To Your Health

Now that I am pregnant, my mother-in-law is very concerned about the vitamin A in a multivitamin I have used for years. Am I endangering my baby?

Q: Now that I am pregnant, my mother-in-law is very concerned about the vitamin A in a multivitamin I have used for years. Am I endangering my baby?

A: Pregnancy leads to many changes in your nutrient requirements, mostly to an increase in the need for certain vitamins and minerals. For years, physicians have been comfortable prescribing prenatal vitamin supplements and research vindicates the practice. The primary difference between a prescription prenatal formula and a formula you can obtain without a prescription is the amount of folic acid: 1,000 mcg in the prescription product compared to 800 mcg in nonprescription products. Abundant research in the past decade verifies that present-day prescription prenatals would be improved by the addition of certain minerals such as chromium and selenium to their formula. Likely these are in your current "regular" multivitamin/mineral. You can also add a separate folic acid supplement to your regular multivitamin/mineral.

However, more is not always better and certain nutrients deserve closer examination. A 1995 article in the New England Journal of Medicine warned that vitamin A in amounts over 8000 IU per day might lead to an increase in birth defects, specifically cleft palate. The article prompted an immediate reduction in the vitamin A content of most multivitamins, not just prenatal formulas.

Responsible scientists since 1995 have looked more closely at the incidence of birth defects among women taking supplements of vitamin A as high as 300,000 IU per day. Their report in the journal Teratology comes to quite different conclusions from the earlier report.

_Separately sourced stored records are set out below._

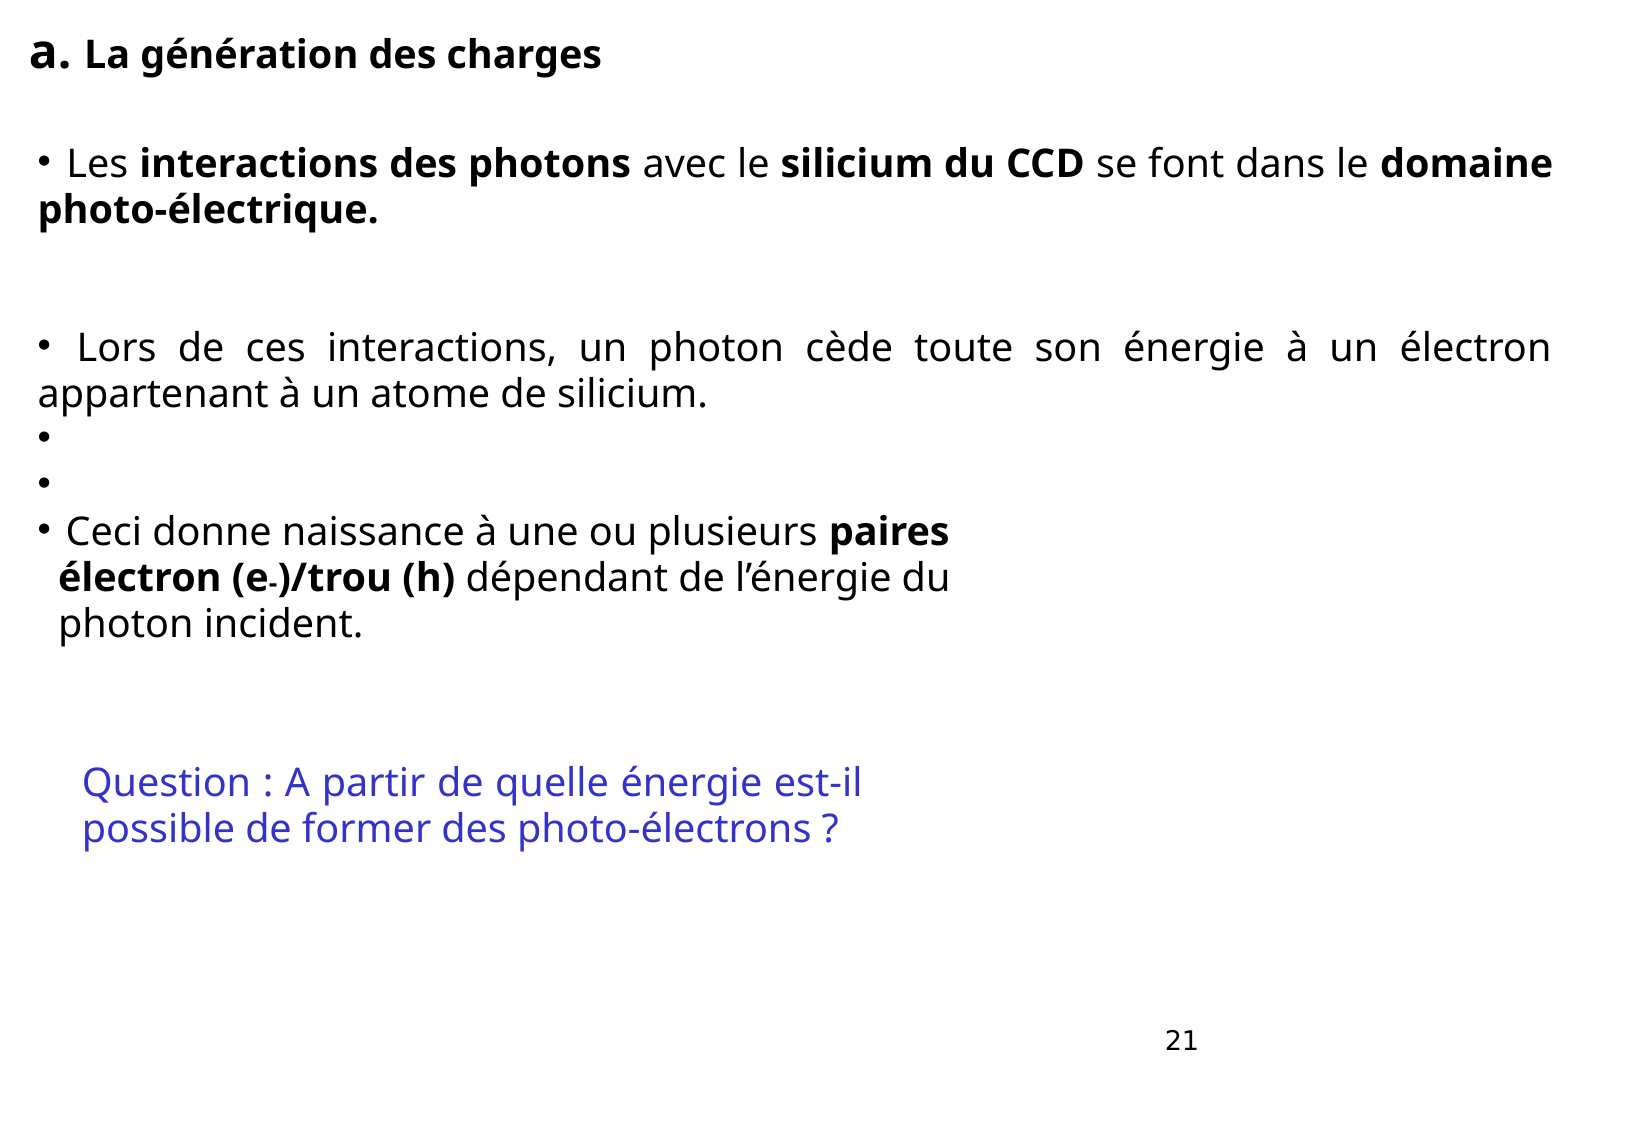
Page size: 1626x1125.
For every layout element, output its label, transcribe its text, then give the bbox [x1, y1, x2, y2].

text_box a. La génération des charges [14, 13, 618, 86]
text_box Question : A partir de quelle énergie est-il possible de former des photo-électrons ? [67, 752, 1018, 860]
text_box [1164, 1024, 1544, 1103]
text_box Les interactions des photons avec le silicium du CCD se font dans le domaine photo-électrique. Lors de ces interactions, un photon cède toute son énergie à un électron appartenant à un atome de silicium. Ceci donne naissance à une ou plusieurs paires électron (e-)/trou (h) dépendant de l’énergie du photon incident. [23, 133, 1614, 885]
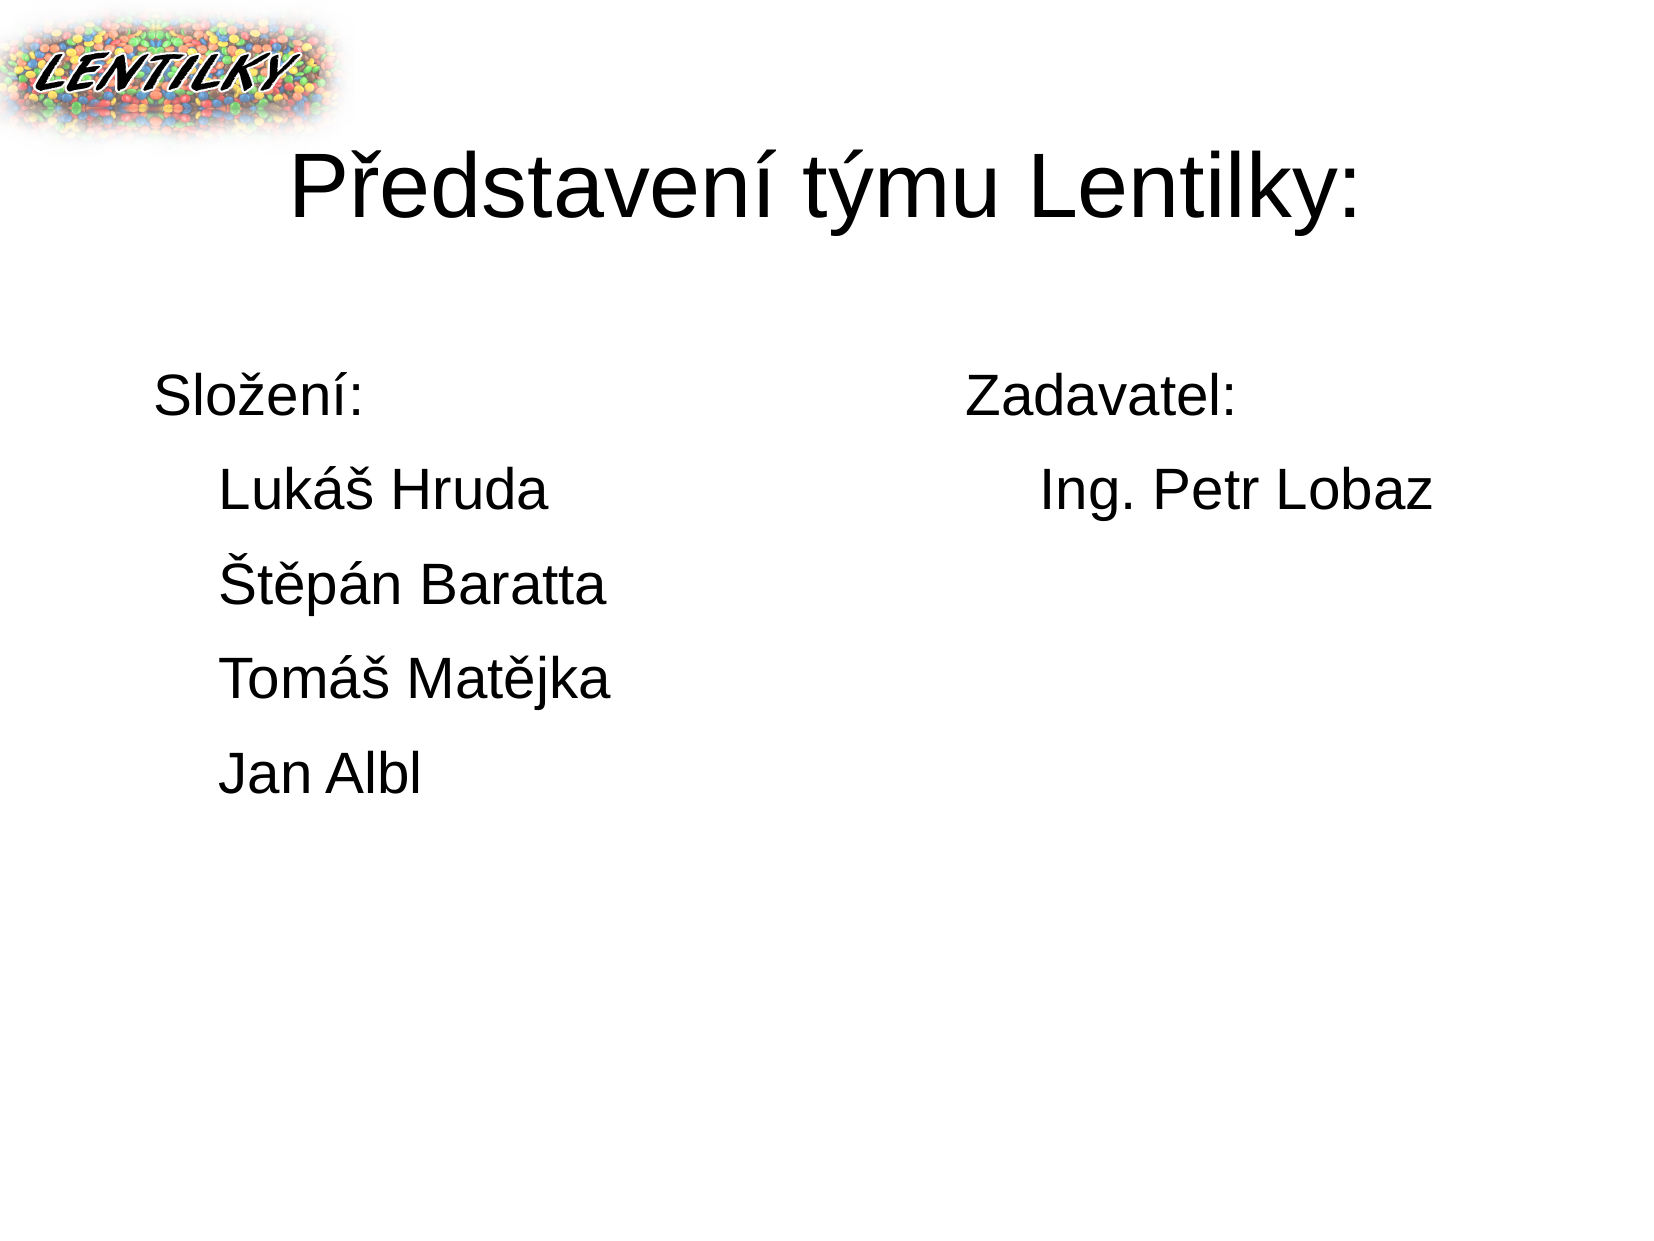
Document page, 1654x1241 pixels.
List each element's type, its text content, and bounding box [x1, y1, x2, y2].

list Složení: Zadavatel: Lukáš Hruda Ing. Petr Lobaz Štěpán Baratta Tomáš Matějka Jan Albl [82, 362, 1571, 1182]
picture [0, 0, 355, 159]
title Představení týmu Lentilky: [82, 82, 1571, 290]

Infants born to mothers taking lower amounts of vitamin A, up to 40,000 IU per day, suffered more birth defects than those born of mothers using about 50,000 IU per day. Questions remain regarding the potential for birth defects when pregnant women use extremely high amounts of vitamin A, 200,000 to 300,000 IU per day.

Animal research from the 1930s also sheds some light. When rats receive about half the rat RDA (Recommended Daily Allowance) of vitamin A, they tend not to reproduce at all. When they do, they tend to have rat pups with malformations of various sorts. As the amount of vitamin A in their diet is increased, they tend to be healthier and to have normal offspring, and maximum litter size (recognized as one measure of health in rats) requires the human equivalent of about 30,000 IU of vitamin A per day. This is in the ballpark of the amount mentioned in the second study, which apparently minimized birth defects in humans.

Laboratory research should never be applied directly to human experience because laboratory conditions are not the same as the real world. Human experience and animal research, however, consistently indicate that we ordinarily receive less than the ideal amounts of most nutrients from our Standard American Diet (some are fond of calling it the SAD diet). Research indicates that supplements of most nutrients in the range of two to five times the RDI (Recommended Daily Intake) are safe and beneficial in most circumstances, including a normal pregnancy. This does not mean that 100,000 IU (about 10 times the RDI) of vitamin A is safe. However, it looks like the restriction of vitamin A supplements among pregnant women to 8,000-10,000 IU per day was premature.

Use the occasion of your pregnancy as motivation to relax, improve your diet, and concentrate on improving your life. Your regular multivitamin/ mineral, with some extra folic acid, even with 15,000-25,000 IU of vitamin A, should be fine.